◆ **TEXT BLOCK**:
###

I do wish there was something next to each search result though that was like "I like this site, include it more often." or "This site is garbage, ignore it forever"

I think it was this thing:

https://programmablesearchengine.google.com/about/


I will subscribe to a site I like in an rss reader. Then you can search your feeds. If that fails, you can broaden your search (e.g. Google).


How do you rate the quality of things on Facebook?

My app only allows me to "like" things and I like some stuff that is low quality because I like to see it in my feed.


I think what they're going for is more personalized results -- i.e., don't aggregate my preferences with those of a bunch of click farms.


Let everyone mark sites as high or low quality, and then count other peoples ranking in proportion to how well the correlate with your ranking.

(A vague idea I've wanted to implement for awhile now for both search engines, and for HN/reddit like sites... but the amount of effort to do it well would be really high)


I would guess that, apart from the immense effort of building it, delivering personalised search results like this would be enormously expensive in storage for the search engine. Much more than sorting people into a few cohorts/buckets.

But FFS, it's 2021, we deserve some decent search engine results.

I doubt Google would do it unless they absolutely had to, so I hope you or someone else forces their hand and shows them that it's time.

###

◆ **LIST OF TASKS**:
[a] Write out the part of the comments about search results between "Let everyone mark" and "that it's time.", inclusive, without changing a word.
[b] Add the next part of the comments about search results, picking up after their last sentence.
The lines after this note come from a source separate from the comments about search results.

Exercises in interpreting charts:
###

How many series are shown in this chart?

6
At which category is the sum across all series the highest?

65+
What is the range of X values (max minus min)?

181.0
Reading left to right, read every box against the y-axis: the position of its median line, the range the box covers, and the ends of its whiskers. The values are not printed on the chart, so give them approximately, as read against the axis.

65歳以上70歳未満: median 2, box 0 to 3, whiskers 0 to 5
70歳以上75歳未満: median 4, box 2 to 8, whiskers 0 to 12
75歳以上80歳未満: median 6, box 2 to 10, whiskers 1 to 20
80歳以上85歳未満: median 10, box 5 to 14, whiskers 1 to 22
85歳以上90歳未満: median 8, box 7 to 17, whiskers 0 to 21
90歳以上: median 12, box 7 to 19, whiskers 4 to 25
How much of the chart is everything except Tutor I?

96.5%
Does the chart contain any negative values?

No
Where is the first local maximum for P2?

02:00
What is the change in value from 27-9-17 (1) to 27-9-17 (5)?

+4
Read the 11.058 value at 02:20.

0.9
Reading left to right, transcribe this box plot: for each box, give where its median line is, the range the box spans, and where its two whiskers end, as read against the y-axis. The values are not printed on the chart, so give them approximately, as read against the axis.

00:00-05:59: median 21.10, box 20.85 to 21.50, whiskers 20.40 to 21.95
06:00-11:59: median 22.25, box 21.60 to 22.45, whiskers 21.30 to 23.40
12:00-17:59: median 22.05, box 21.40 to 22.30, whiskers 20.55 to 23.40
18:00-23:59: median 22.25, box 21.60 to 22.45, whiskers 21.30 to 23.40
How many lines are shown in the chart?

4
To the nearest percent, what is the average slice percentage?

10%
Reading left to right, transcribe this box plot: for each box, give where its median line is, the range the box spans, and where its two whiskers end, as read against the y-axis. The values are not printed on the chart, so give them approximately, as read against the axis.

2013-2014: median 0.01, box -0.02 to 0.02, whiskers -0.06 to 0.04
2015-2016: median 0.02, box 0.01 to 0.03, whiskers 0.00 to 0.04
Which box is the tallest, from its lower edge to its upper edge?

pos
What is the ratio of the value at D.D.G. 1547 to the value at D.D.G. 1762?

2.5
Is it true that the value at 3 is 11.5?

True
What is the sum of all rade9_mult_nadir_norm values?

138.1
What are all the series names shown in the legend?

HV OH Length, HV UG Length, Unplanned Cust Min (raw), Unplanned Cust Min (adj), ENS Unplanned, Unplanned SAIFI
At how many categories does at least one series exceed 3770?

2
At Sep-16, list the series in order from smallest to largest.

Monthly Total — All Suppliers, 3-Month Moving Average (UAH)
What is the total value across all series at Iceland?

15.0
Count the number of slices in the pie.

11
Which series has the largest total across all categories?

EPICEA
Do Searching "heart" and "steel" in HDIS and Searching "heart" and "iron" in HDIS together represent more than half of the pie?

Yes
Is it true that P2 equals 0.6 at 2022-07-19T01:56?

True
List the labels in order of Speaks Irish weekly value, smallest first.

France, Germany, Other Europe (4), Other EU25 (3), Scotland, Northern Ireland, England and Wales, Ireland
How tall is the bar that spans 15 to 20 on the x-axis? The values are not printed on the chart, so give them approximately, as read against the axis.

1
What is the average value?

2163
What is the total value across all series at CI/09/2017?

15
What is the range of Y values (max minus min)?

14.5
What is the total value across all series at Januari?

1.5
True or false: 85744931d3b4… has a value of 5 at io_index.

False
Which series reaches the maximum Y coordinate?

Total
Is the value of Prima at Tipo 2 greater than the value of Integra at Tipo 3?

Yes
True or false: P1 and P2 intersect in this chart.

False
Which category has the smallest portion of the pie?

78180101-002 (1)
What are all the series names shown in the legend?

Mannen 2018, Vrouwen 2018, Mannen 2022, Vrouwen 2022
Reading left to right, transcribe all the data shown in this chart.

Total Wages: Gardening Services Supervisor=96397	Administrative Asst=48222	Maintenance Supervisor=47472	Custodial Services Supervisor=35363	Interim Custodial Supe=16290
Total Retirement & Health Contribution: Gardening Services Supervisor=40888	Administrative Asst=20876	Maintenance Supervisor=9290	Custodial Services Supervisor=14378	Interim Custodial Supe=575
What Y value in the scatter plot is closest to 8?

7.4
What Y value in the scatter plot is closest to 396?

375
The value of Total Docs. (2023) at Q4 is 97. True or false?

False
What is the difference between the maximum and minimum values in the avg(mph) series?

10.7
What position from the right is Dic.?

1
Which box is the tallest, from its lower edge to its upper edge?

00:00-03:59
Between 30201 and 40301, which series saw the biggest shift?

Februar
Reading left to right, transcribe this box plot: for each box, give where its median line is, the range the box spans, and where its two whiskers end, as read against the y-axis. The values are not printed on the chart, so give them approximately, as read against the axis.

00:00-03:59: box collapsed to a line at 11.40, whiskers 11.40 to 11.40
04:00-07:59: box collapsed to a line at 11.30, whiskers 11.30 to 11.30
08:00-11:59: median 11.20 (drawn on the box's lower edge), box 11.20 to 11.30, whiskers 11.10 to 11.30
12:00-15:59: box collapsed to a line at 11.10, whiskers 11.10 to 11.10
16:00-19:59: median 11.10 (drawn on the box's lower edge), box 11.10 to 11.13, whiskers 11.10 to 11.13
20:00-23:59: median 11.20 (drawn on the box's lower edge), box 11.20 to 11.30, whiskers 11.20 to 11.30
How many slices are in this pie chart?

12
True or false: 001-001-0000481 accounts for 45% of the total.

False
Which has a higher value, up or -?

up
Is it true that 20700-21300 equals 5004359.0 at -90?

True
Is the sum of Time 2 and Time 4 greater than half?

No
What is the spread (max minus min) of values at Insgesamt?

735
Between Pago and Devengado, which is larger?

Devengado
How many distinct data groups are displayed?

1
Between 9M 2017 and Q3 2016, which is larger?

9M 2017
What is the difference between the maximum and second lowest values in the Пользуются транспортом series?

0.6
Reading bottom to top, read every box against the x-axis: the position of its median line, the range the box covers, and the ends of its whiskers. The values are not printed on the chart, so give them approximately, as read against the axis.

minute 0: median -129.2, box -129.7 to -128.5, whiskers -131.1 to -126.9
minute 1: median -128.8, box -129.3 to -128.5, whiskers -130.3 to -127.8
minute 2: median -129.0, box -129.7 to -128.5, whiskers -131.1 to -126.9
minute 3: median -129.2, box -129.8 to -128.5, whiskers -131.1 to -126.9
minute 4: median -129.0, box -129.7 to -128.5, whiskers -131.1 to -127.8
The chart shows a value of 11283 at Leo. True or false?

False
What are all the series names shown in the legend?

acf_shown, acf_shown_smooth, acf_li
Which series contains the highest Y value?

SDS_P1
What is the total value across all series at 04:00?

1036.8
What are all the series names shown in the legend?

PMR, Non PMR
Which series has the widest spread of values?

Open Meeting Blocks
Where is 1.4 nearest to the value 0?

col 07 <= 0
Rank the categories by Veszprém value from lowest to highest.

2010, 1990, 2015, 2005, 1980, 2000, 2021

###

◆ **LIST OF ANSWERS**:
[a]
Let everyone mark sites as high or low quality, and then count other peoples ranking in proportion to how well the correlate with your ranking.

(A vague idea I've wanted to implement for awhile now for both search engines, and for HN/reddit like sites... but the amount of effort to do it well would be really high)


I would guess that, apart from the immense effort of building it, delivering personalised search results like this would be enormously expensive in storage for the search engine. Much more than sorting people into a few cohorts/buckets.

But FFS, it's 2021, we deserve some decent search engine results.

I doubt Google would do it unless they absolutely had to, so I hope you or someone else forces their hand and shows them that it's time.

[b]
> I would guess that, apart from the immense effort of building it, delivering personalised search results like this would be enormously expensive in storage for the search engine.

How expensive would it really be?

You have O(the_internet) in pages and metadata, and you have O(world_population) in user preferences. So long as your index structure allows those to be mostly decoupled (if I had to take a first crack at it I'd probably try to embed preferences and pages into a vector space and build a projection index -- exact matches are hard in that system, but decent personalized results are easy), I don't think it'd be all that much more space than a non-personalized search engine, especially given that the world population is kind of small compared to the size of the internet.

For that matter, the web isn't thaaat big (ignoring images and video). The entire common crawl can fit on a single $3k-$5k disk uncompressed.


A web-of-trust approach might help with that.

Select your own trusted reviewers, and unsubscribe from any that start recommending garbage.


Something like this would feel like a small first step, maybe the other way around though.

I'd like to put a timeout on any blogspam web sites I come across, and not have them show up in my search results again for one year. By that time they might have switched to having decent content, or maybe just gone down the toilet anyway or been pushed down by Google's algorithms. Or if not I could ban hammer them again.


Maybe you want to set up a programmable search engine? https://support.google.com/programmable-search/answer/451388...

Haven't tried it myself; but remember using a predecessor to this maybe 15 years ago.

"You may want to augment your results with general Web Search results. This includes results from anywhere on the web, but places emphasis on your personalized results"


That's interesting, but it lost me at " all you have to do is choose which sites to search".


I was hoping you would just need to add urls to it.

I'm guessing the right way to handle this problem is to search your browser history or bookmarks but those are additional searches.


I'd love something like this.

I've managed to get partway there by using ArchiveBox and feeding it my bookmarks, and then using the sonic to search through them.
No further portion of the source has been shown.